Web
Analytics

La OCU alerta: esto es lo que debes hacer si encuentras un paquete de fiambre “inflado” y qué significa

La OCU (Organización de Consumidores y Usuarios) ha alertado sobre un error que cometemos muy a menudo y que puede acarrearnos desde leves problemas estomacales a otros más serios: consumir fiambres cuando su envase está hinchado. Independientemente de la fecha de caducidad, que también hay que ternerla muy en cuenta ya que indica el día hasta el cual el producto conserva todas sus características de calidad —aroma, sabor, textura y aspecto—, además de garantizar que el producto no es peligroso desde el punto de vista sanitario, si nos encontramos con un envase hinchado hay que desecharlo inmediatamente.

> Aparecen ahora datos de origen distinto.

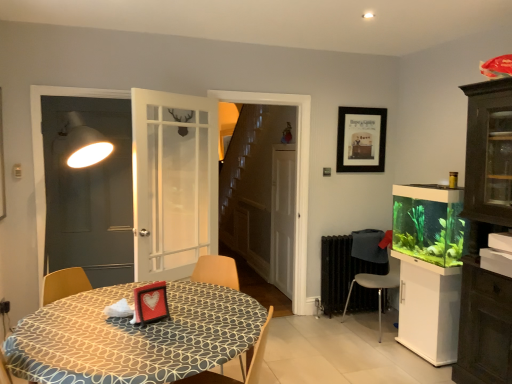
Question: Is matte white screen door at left, positioned as the second screen door in right-to-left order, in contact with black matte picture frame at upper center?

Choices:
 (A) yes
 (B) no

Answer: (B)

Question: Would you consider matte white screen door at left, positioned as the second screen door in right-to-left order, to be distant from black matte picture frame at upper center?

Choices:
 (A) yes
 (B) no

Answer: (A)

Question: Is matte white screen door at left, the 1th screen door in the left-to-right sequence, facing away from black matte picture frame at upper center?

Choices:
 (A) yes
 (B) no

Answer: (B)

Question: Is matte white screen door at left, the 1th screen door in the left-to-right sequence, positioned beyond the bounds of black matte picture frame at upper center?

Choices:
 (A) no
 (B) yes

Answer: (B)

Question: Is matte white screen door at left, positioned as the second screen door in right-to-left order, facing towards black matte picture frame at upper center?

Choices:
 (A) yes
 (B) no

Answer: (B)

Question: From the image's perspective, is matte white screen door at left, positioned as the second screen door in right-to-left order, on top of black matte picture frame at upper center?

Choices:
 (A) no
 (B) yes

Answer: (A)

Question: From the image's perspective, is matte white screen door at left, the 1th screen door in the left-to-right sequence, under metallic gray chair at lower right, arranged as the second chair when viewed from the left?

Choices:
 (A) no
 (B) yes

Answer: (A)

Question: From the image's perspective, does matte white screen door at left, marked as the 2th screen door in a back-to-front arrangement, appear higher than metallic gray chair at lower right, positioned as the second chair in front-to-back order?

Choices:
 (A) no
 (B) yes

Answer: (B)

Question: Is matte white screen door at left, the 1th screen door in the left-to-right sequence, directly adjacent to metallic gray chair at lower right, the first chair positioned from the back?

Choices:
 (A) yes
 (B) no

Answer: (B)

Question: Considering the relative positions of matte white screen door at left, positioned as the second screen door in right-to-left order, and metallic gray chair at lower right, acting as the 1th chair starting from the right, in the image provided, is matte white screen door at left, positioned as the second screen door in right-to-left order, to the right of metallic gray chair at lower right, acting as the 1th chair starting from the right, from the viewer's perspective?

Choices:
 (A) yes
 (B) no

Answer: (B)

Question: Does matte white screen door at left, the 1th screen door in the left-to-right sequence, have a smaller size compared to metallic gray chair at lower right, positioned as the second chair in front-to-back order?

Choices:
 (A) yes
 (B) no

Answer: (A)

Question: Is metallic gray chair at lower right, arranged as the second chair when viewed from the left, completely or partially inside matte white screen door at left, the 1th screen door in the left-to-right sequence?

Choices:
 (A) yes
 (B) no

Answer: (B)

Question: Can you confirm if white matte screen door at center, positioned as the second screen door in left-to-right order, is positioned to the right of green matte aquarium at right?

Choices:
 (A) yes
 (B) no

Answer: (B)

“Obviamente, si hay algún fallo en la cadena, la fecha de caducidad ya no servirá como referencia, al igual que si se abre el envase. Si esto sucede, las bacterias que resistieron al tratamiento proliferarán rápidamente, alterando las propiedades del producto”. 

Según informa un responsable de la OCU: “los fiambres de pavo o cerdo son productos cárnicos que han sufrido un tratamiento térmico que permite prolongar su vida útil. Estos alimentos no son estériles pues siempre quedan bacterias que sobreviven al tratamiento. Pero unas adecuadas condiciones de manipulación y conservación del producto hacen que, normalmente, esos microorganismos no supongan un problema”.

¿Y a qué se debe la hinchazón del envase? Pues todo indica a una mala manipulación del producto antes de salir de fábrica o en el proceso de llevarlo hasta nuestra mesa (nosotros también somos responsables): “La rotura de la cadena de frío en uno o varios puntos de la cadena alimentaria: en almacén del fabricante, durante el transporte, en el establecimiento de compra, si el producto pasa mucho tiempo a alta temperatura desde que lo compramos hasta que lo metemos en la nevera”. 

¿Cómo podemos reconocer un fiambre en mal estado además de por la hinchazón del envase? Muy fácil: “En este caso, el fiambre presenta mal olor, aspecto blanquecino, alteraciones en la textura, sabor ácido…” 

Lo importante, y resumiendo, es que ante cualquier sospecha de que el alimento pueda estar en mal estado, lo mejor es tirarlo a la basura, aunque la fecha de caducidad diga lo contrario: “Ante un caso así, o ante cualquier sospecha por un envase dañado, lo mejor es no correr riesgos y desechar el producto”. No te la juegues, es un consejo de la OCU.